The study P-value is the probability that the study results would be obtained if the null hypothesis was true. It is inferred that this is also the probability of the null hypothesis, given the observed study results. As we know from an analogous binary situation, the sensitivity of a test (S), i.e. the probability of getting a positive test result given the presence of disease, is not interchangeable with the positive predictive value (PPV), the probability of someone with a positive test result having the disease (which is dependent on the incidence of the disease), i.e. the prior probability. The relationship between PPV and S is governed by Bayes theorem; PPV x (probability of a positive test) = S x (probability of disease = incidence) (51). However, because of the symmetry of the normal distribution, provided the assumption of normality holds true for the test variable, the two arguments are interchangeable. If a clinical effect of 4 units is found, then the null hypothesis is 4/SEM Z-statistics away from the center of the study distribution, and likewise, an effect of 4 units is 4/SEM away from the center of the null hypothesis distribution in the opposite direction. The test variable may be shifted across the x-axis of the distribution by changing the frame of reference (or scaled up or down, e.g. by changing the units of measurement), but the Z number and the associated area under the curve that they represent are unaltered. In this regard, there is nothing particular about the null hypothesis; it is just a hypothesis that occupies an area under the curve like any other hypothesis. Pre-study, the probability of the null hypothesis being falsely upheld is assigned the value β, which differs from α. The β value arises from considering the observed P-value as a binary variable to serve as a decision-making tool. The β-value is the probability that the observed P-value will be below the predefined α threshold, but post-study the probability of the null hypothesis is the observed P-value. Here, the null hypothesis is rejected, and an alternative hypothesis centered on the observed effect size is adopted.

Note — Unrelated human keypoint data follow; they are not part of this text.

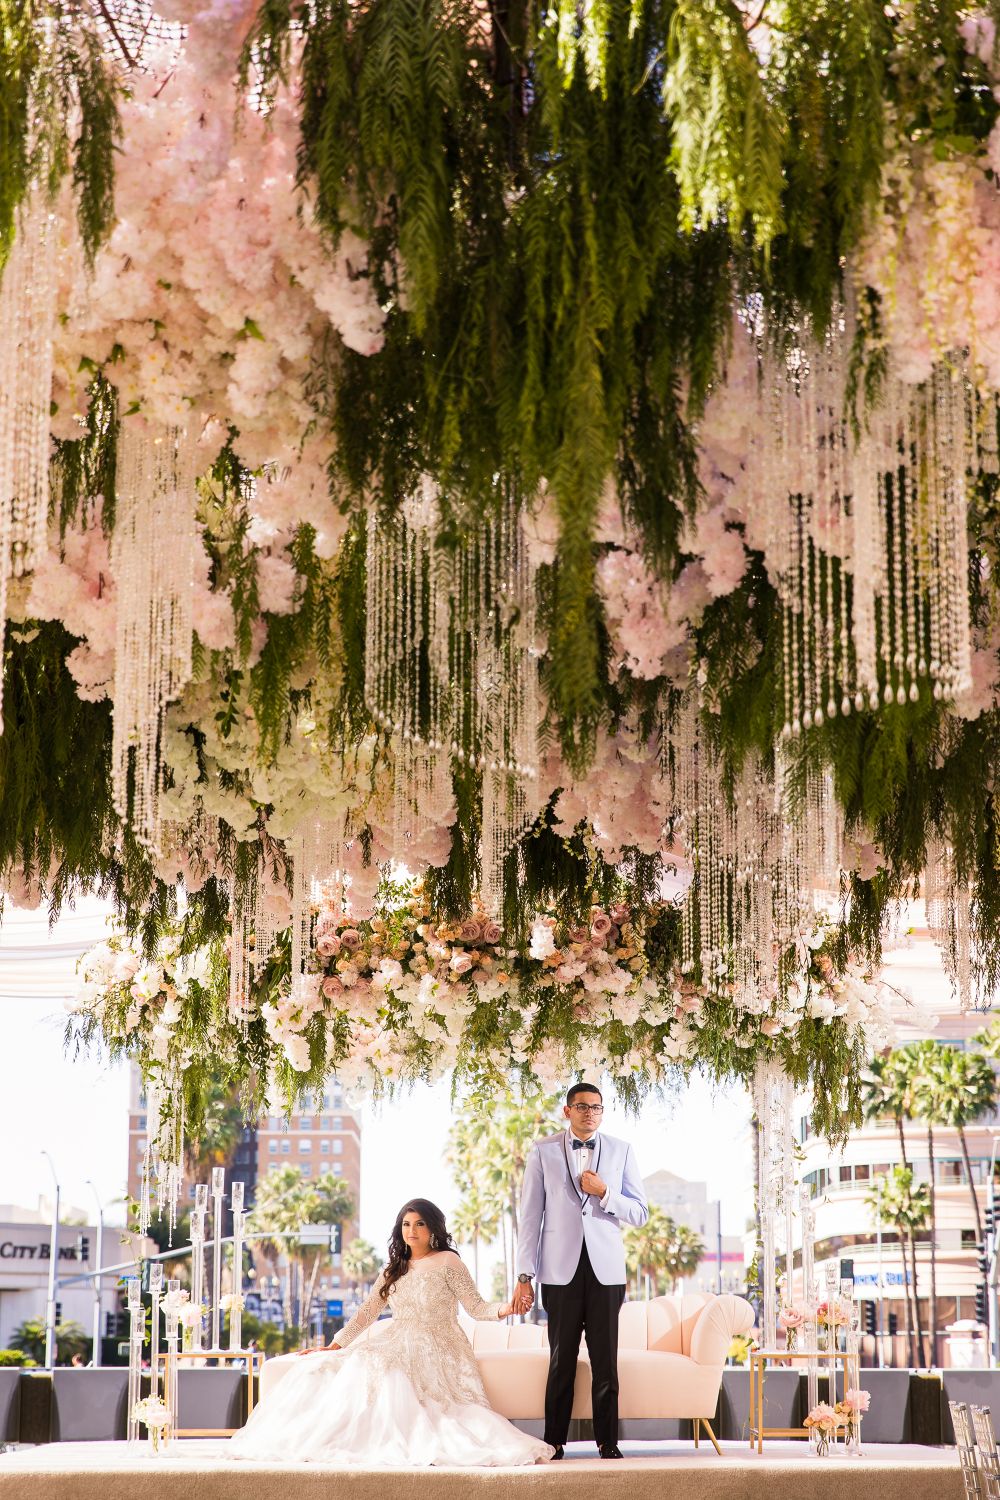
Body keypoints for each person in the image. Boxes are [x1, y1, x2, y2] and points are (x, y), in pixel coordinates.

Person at [229, 1197, 553, 1467]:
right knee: (343, 1364)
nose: (412, 1230)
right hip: (396, 1337)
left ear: (433, 1228)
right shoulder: (392, 1269)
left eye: (419, 1224)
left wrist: (507, 1308)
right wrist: (334, 1344)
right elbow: (367, 1312)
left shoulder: (448, 1261)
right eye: (406, 1224)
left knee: (388, 1370)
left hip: (439, 1343)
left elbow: (476, 1307)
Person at [513, 1081, 648, 1461]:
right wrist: (525, 1274)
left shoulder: (622, 1150)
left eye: (596, 1107)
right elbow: (530, 1216)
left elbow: (640, 1212)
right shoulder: (543, 1151)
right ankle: (554, 1440)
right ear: (567, 1110)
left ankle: (607, 1441)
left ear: (602, 1112)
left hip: (607, 1273)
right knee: (562, 1359)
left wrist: (605, 1192)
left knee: (606, 1360)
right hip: (558, 1271)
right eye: (582, 1106)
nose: (590, 1112)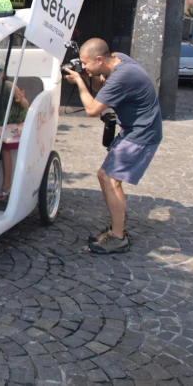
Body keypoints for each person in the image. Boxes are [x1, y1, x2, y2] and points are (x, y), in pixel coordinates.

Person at [63, 38, 163, 255]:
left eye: (86, 63)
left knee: (111, 180)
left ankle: (118, 237)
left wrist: (80, 82)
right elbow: (102, 85)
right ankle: (116, 227)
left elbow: (92, 109)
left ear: (99, 59)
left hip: (141, 134)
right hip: (134, 130)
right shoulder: (120, 60)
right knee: (104, 175)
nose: (85, 67)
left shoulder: (122, 76)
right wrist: (87, 74)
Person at [0, 80, 30, 202]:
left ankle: (6, 184)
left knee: (4, 148)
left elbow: (25, 104)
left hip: (10, 121)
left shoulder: (8, 85)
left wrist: (20, 98)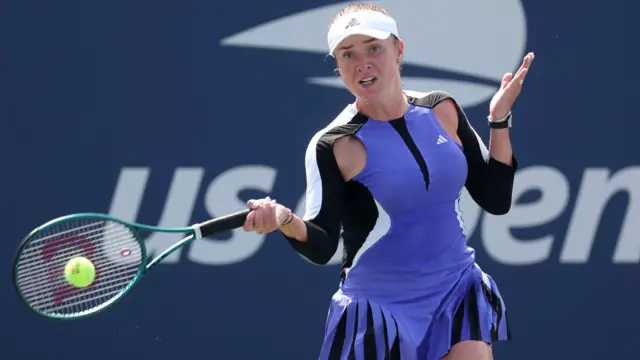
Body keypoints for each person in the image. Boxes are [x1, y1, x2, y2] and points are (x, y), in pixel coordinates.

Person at [241, 3, 534, 359]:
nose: (362, 62)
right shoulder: (334, 144)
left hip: (454, 289)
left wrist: (498, 121)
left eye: (374, 47)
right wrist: (285, 221)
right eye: (347, 54)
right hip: (378, 311)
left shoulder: (441, 109)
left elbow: (495, 198)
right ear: (338, 66)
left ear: (399, 50)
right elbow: (322, 245)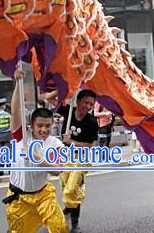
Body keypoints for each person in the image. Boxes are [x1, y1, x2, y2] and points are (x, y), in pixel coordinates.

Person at [3, 68, 68, 233]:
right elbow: (15, 111)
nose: (44, 129)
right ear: (31, 126)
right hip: (19, 199)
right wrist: (18, 83)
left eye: (48, 126)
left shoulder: (55, 144)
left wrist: (35, 157)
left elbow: (57, 171)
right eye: (40, 126)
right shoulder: (21, 136)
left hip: (43, 195)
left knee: (59, 227)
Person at [57, 90, 99, 233]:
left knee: (73, 189)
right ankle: (69, 208)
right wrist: (66, 88)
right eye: (85, 102)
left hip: (81, 158)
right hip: (65, 156)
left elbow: (89, 145)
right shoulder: (68, 111)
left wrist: (72, 142)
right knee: (65, 187)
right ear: (78, 101)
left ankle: (75, 224)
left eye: (91, 104)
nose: (87, 106)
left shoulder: (92, 122)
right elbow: (48, 98)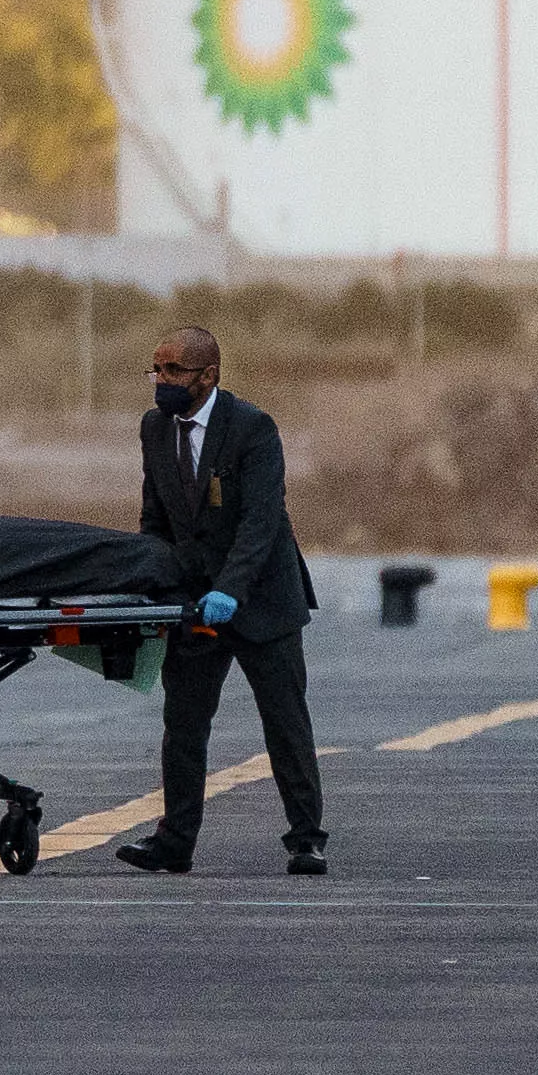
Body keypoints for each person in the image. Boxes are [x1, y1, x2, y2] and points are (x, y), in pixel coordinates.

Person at [119, 325, 328, 876]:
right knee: (183, 723)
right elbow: (155, 518)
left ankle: (306, 837)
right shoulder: (154, 429)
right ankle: (175, 840)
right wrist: (155, 586)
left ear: (208, 375)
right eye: (155, 369)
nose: (159, 381)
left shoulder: (252, 428)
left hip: (261, 599)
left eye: (172, 371)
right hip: (195, 603)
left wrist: (230, 591)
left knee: (285, 722)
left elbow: (260, 524)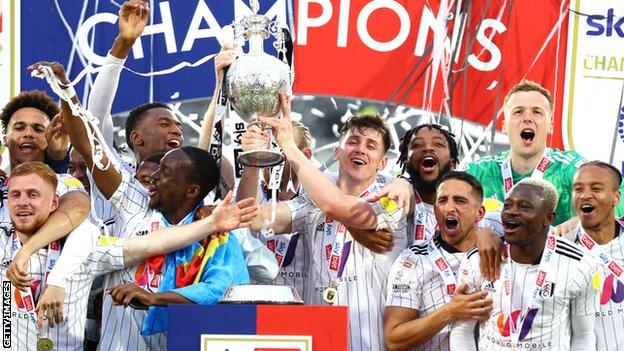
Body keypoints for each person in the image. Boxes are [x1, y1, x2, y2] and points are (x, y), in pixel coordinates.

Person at [1, 161, 257, 351]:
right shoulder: (3, 244)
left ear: (55, 203)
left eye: (33, 195)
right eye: (15, 195)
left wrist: (211, 224)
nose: (22, 202)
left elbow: (149, 244)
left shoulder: (85, 248)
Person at [247, 94, 407, 351]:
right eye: (353, 141)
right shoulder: (312, 203)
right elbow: (257, 218)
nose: (360, 149)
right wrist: (253, 160)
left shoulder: (394, 198)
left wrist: (289, 145)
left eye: (371, 146)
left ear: (383, 162)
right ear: (337, 152)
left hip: (370, 343)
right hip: (318, 340)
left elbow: (338, 206)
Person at [450, 178, 598, 350]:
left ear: (547, 218)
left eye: (524, 206)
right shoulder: (479, 259)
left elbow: (583, 336)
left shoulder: (578, 264)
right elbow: (463, 331)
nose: (511, 212)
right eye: (507, 205)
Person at [463, 80, 624, 229]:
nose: (527, 118)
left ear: (550, 126)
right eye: (518, 112)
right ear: (505, 126)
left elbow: (618, 191)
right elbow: (445, 201)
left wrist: (582, 220)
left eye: (537, 112)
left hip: (555, 258)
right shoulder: (480, 171)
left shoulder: (568, 168)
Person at [384, 171, 493, 351]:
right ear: (435, 211)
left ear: (479, 212)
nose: (449, 207)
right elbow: (394, 339)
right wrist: (450, 312)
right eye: (442, 200)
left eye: (460, 200)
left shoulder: (500, 254)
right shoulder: (412, 261)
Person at [562, 161, 624, 350]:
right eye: (578, 189)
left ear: (616, 198)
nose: (585, 195)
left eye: (596, 188)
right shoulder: (559, 250)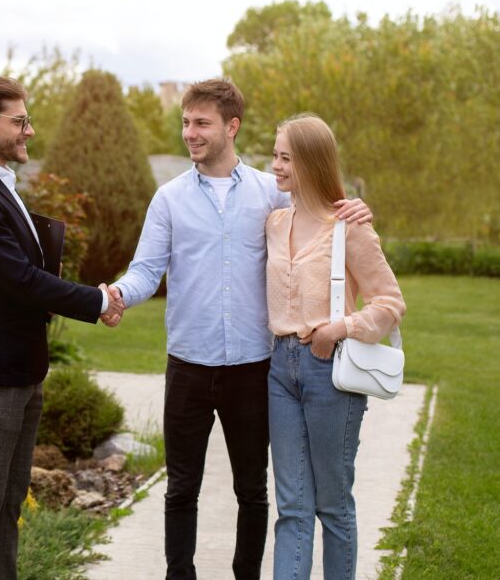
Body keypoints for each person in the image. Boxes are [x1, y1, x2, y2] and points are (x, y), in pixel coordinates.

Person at [108, 78, 371, 580]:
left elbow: (319, 218)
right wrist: (119, 294)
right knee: (180, 487)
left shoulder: (271, 195)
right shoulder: (168, 199)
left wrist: (352, 209)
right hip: (187, 364)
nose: (190, 133)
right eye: (186, 122)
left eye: (201, 123)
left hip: (254, 367)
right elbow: (146, 270)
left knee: (252, 489)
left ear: (231, 126)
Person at [0, 75, 124, 579]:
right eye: (18, 122)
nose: (30, 131)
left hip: (19, 368)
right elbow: (21, 279)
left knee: (6, 505)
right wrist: (96, 301)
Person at [265, 113, 405, 580]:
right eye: (275, 155)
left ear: (310, 162)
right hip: (280, 372)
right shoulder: (274, 221)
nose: (276, 165)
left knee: (333, 504)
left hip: (330, 371)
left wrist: (338, 327)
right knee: (292, 505)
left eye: (286, 157)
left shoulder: (349, 227)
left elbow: (390, 303)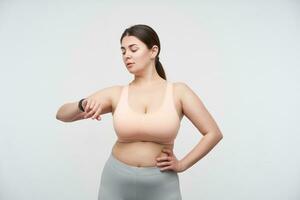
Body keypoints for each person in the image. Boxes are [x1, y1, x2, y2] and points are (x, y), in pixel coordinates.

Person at [56, 24, 223, 200]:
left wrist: (182, 164)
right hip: (116, 181)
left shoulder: (178, 92)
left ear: (153, 51)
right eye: (123, 51)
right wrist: (82, 104)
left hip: (162, 184)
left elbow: (213, 133)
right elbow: (61, 114)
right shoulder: (117, 93)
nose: (126, 55)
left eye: (133, 49)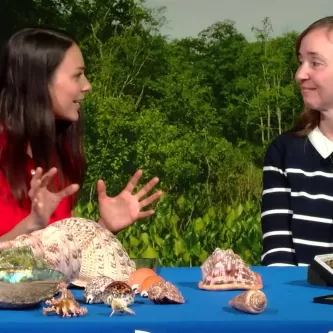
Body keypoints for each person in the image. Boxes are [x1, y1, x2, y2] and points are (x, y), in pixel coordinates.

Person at [0, 27, 162, 242]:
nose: (88, 86)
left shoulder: (58, 153)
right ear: (39, 82)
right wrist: (32, 225)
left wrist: (104, 227)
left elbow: (61, 257)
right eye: (77, 75)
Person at [261, 16, 333, 266]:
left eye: (315, 62)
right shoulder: (284, 152)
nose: (300, 74)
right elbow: (277, 255)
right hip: (299, 304)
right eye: (301, 62)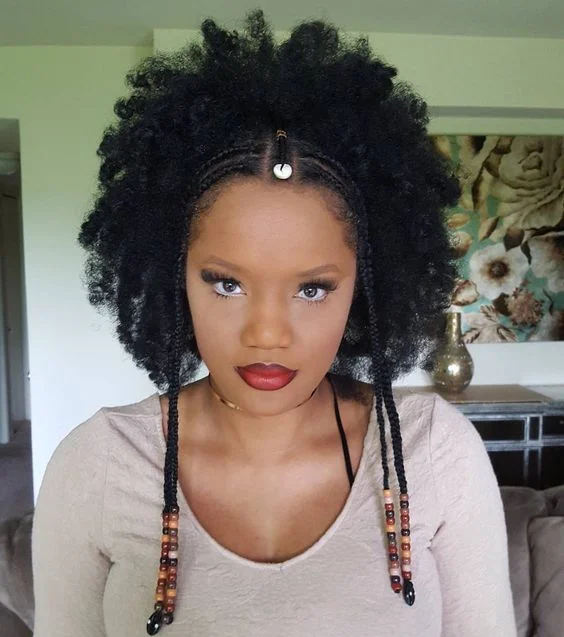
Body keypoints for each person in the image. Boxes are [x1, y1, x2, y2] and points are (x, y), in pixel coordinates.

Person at [31, 10, 517, 637]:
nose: (267, 334)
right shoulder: (96, 465)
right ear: (173, 275)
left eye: (313, 289)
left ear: (366, 289)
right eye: (226, 283)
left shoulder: (436, 454)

In conclusion, a power for superiority calculation raises the threshold for carrying out a clinical study. This could increase the size of cost of the study but could also serve as a filter to eliminate studies that are unlikely to achieve results that are clinically beneficial. Reference to a minimal clinically significant difference is desirable in determining the power of all clinical studies, without which it is unknown if outcome differences are clinically beneficial. However further research into defining clinically significant differences is required, so there is greater standardization and clarity. Post-hoc analysis of power for superiority can help to determine the likelihood of obtaining clinical significance, which may be lost in a conventional power calculation, which yields no new information in the post-hoc setting.